Turn the rows below into a Markdown table with two columns, No. and Line, numbering each line in order. Skip the blank lines and leave the pictures out.

[Data records]

◇ ◇ ◇ ◇ ◇

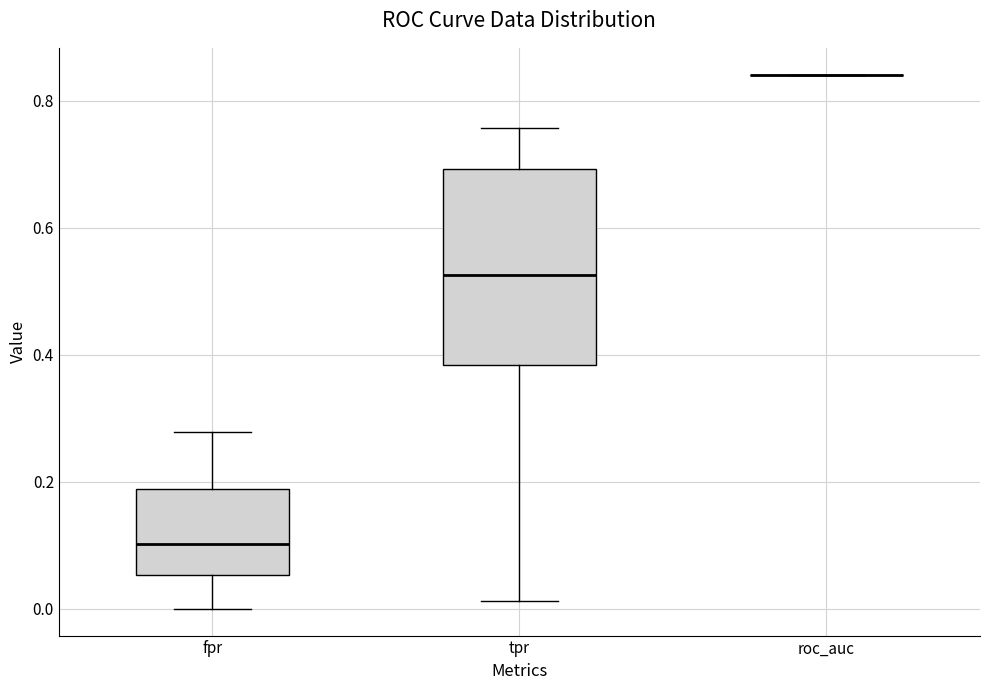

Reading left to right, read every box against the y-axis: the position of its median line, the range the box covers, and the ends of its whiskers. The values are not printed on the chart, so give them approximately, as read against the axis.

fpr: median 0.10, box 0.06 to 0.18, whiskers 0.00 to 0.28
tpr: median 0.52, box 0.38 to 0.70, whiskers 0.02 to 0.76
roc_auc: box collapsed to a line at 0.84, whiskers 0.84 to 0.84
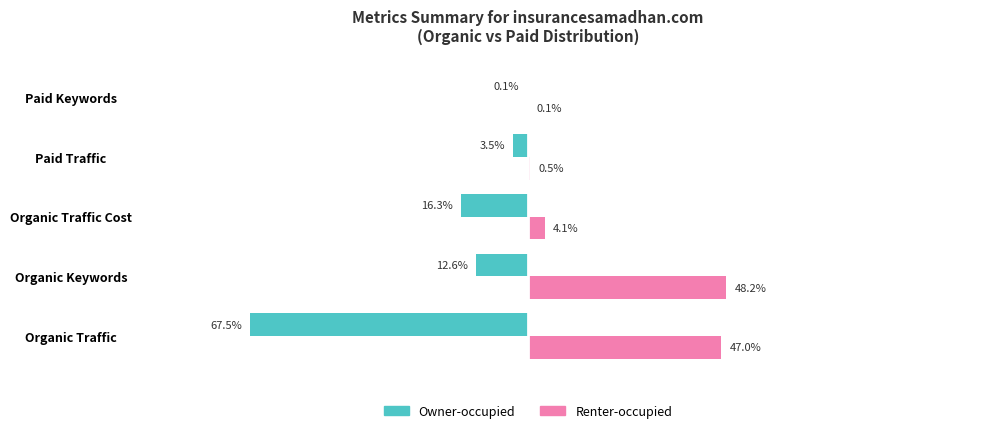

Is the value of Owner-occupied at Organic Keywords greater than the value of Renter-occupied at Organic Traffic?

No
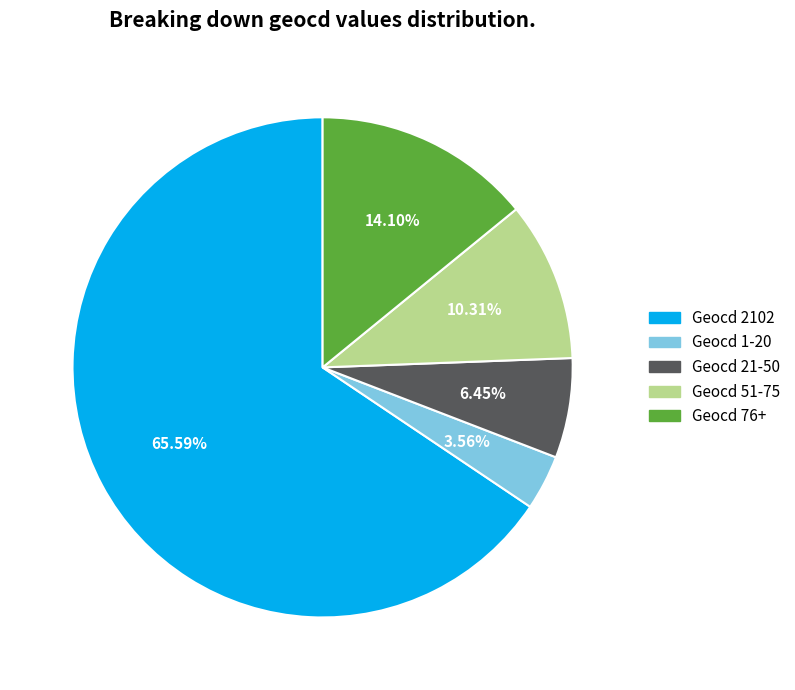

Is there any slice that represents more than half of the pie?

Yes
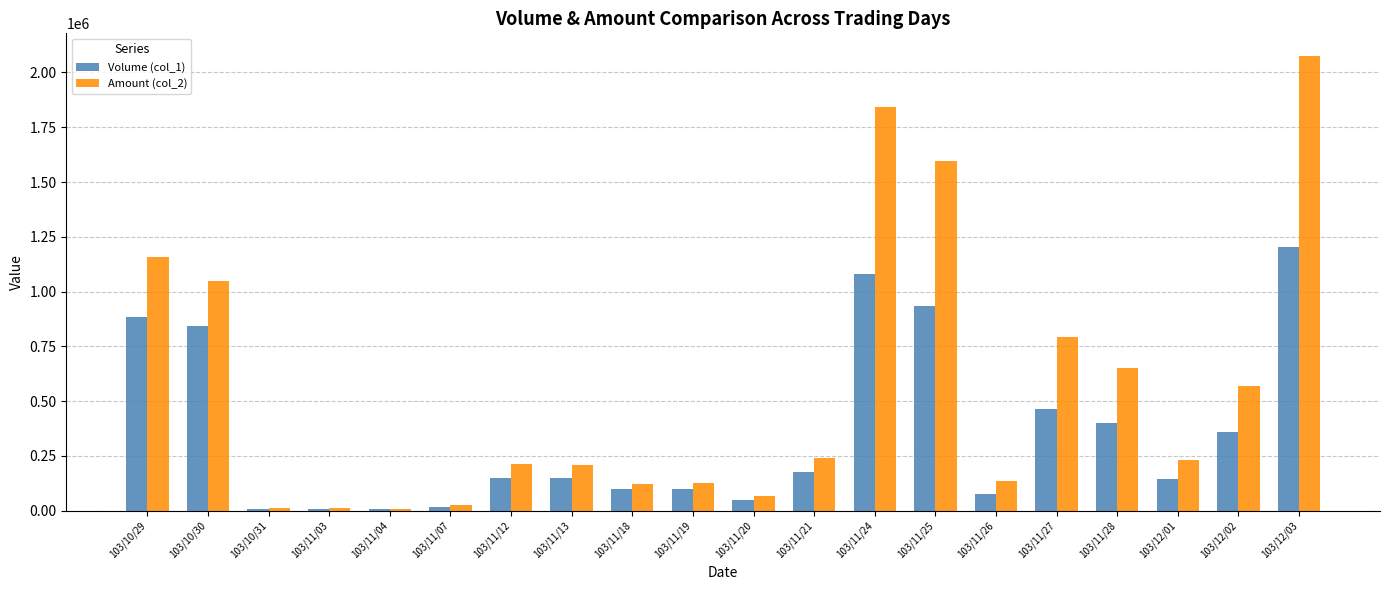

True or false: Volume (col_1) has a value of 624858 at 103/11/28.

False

◇ ◇ ◇ ◇ ◇

§ **RESPONSE**
| No. | Line |
|---|---|
| 1 | Reading left to right, read every box against the y-axis: the position of its median line, the range the box covers, and the ends of its whiskers. The values are not printed on the chart, so give them approximately, as read against the axis. |
| 2 | fpr: median 0.10, box 0.06 to 0.18, whiskers 0.00 to 0.28 |
| 3 | tpr: median 0.52, box 0.38 to 0.70, whiskers 0.02 to 0.76 |
| 4 | roc_auc: box collapsed to a line at 0.84, whiskers 0.84 to 0.84 |
| 5 | Is the value of Owner-occupied at Organic Keywords greater than the value of Renter-occupied at Organic Traffic? |
| 6 | No |
| 7 | Is there any slice that represents more than half of the pie? |
| 8 | Yes |
| 9 | True or false: Volume (col_1) has a value of 624858 at 103/11/28. |
| 10 | False |